OK, so this reads very unnaturally because the story format implies a repeatable action rather than a one off event. A small and hopefully obvious change to the wording and order though should make this more natural:-
As a developer it would save time if the XYZ controls were laid out automatically by ensuring the ABC data contains no excess whitespace.
Do you think that reads better or not? I think the value, while still somewhat intangible as all technical requirements like this are, is clearer because you are forced to justify the action rather than providing it as an afterthought.
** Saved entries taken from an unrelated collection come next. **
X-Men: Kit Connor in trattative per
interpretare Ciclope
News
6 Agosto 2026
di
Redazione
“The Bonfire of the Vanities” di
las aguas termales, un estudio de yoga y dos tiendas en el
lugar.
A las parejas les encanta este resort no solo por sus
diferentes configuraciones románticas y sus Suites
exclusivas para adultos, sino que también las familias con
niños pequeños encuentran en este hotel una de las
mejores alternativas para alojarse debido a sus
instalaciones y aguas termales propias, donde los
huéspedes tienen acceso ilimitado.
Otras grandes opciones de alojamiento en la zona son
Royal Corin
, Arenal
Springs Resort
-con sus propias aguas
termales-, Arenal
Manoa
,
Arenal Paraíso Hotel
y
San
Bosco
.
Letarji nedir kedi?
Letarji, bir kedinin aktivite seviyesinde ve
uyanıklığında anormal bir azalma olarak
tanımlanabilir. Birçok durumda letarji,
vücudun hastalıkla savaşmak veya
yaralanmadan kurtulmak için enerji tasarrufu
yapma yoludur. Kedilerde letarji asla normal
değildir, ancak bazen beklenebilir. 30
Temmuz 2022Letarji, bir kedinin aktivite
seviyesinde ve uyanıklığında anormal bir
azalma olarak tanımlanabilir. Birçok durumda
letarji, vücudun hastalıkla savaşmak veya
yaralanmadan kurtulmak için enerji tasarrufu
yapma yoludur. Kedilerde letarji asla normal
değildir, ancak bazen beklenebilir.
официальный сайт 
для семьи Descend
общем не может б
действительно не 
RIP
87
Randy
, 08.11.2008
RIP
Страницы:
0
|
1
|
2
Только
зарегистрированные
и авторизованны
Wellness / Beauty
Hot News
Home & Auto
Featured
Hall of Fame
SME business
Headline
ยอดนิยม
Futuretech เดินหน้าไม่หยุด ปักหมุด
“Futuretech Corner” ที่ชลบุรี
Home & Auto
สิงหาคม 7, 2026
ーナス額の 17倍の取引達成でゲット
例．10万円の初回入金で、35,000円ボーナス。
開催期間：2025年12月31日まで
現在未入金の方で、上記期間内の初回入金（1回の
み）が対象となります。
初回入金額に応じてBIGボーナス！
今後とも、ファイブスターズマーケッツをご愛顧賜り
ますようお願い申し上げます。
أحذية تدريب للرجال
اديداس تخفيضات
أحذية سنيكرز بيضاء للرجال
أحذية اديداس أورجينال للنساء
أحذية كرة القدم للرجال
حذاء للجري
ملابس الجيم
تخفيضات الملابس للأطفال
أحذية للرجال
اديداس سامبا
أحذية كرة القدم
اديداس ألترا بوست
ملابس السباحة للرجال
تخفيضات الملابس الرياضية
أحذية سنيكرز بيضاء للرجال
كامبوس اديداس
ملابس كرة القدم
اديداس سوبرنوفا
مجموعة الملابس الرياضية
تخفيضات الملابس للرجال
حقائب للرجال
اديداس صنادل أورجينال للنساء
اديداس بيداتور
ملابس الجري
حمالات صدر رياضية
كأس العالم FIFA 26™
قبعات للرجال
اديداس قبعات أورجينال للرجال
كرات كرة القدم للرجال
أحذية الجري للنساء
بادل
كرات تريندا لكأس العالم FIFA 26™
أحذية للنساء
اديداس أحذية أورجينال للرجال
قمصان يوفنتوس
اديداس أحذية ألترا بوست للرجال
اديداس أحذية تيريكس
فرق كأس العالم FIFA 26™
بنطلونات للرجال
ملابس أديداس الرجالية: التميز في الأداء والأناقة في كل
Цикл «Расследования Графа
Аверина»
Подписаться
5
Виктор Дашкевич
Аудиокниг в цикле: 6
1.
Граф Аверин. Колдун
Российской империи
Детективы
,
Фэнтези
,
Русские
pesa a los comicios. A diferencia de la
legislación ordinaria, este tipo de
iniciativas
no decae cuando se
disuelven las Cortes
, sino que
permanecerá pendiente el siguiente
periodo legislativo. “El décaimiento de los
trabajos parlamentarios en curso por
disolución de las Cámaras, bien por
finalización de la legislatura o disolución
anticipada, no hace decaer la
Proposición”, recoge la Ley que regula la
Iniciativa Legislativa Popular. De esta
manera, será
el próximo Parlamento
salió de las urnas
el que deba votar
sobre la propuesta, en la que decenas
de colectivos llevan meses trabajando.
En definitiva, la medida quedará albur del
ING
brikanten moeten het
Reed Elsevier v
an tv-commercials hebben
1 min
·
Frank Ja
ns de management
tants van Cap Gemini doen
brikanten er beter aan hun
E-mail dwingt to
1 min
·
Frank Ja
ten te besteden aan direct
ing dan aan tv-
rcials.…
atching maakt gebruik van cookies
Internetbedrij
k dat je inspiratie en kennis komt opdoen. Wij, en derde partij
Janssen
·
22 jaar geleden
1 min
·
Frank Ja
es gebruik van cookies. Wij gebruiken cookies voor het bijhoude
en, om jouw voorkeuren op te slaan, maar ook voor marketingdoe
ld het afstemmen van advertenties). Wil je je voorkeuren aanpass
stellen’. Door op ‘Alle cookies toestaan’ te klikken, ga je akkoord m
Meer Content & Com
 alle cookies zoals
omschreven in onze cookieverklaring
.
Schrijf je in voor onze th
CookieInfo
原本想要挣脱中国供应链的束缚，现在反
The beneficiary of the requirement is also clearly stated which helps easily separate the functional from the non-functional.
Of course what the original submitter would probably have written would still be something like this:-
As a developer I need to replace the nchar(x) columns with nvarchar(x) columns so that the GUI layout is automatically laid out.
…because the [action] would likely still be the same, but one would hope that when writing the [reason] alarm bells should start ringing as the tight coupling between the database schema and GUI becomes apparent.
[#] This is also a common failing of n00b posters on sites like Stack Overflow. They have already decided on what their solution is and are trying to elicit an answer that helps implement that solution rather than taking the time to explain the underlying problem in case the reason they can’t see the proverbial wood is because there are a load of trees in the way.
[+] As you will see later our well defined SQL public interface and set of SQL unit test means that it is actually quite easy to refactor the schema.
[*] Eventually an O/RM such as Entity Framework or NHibernate will no doubt be in place to tackle this, and so it will be interesting to see how you would go about dealing with this kind of problem when you don’t immediately have access to either the SQL or the code that binds the result values to the DTO members. I’m sure it is easy, but how much out of the way would you have to go?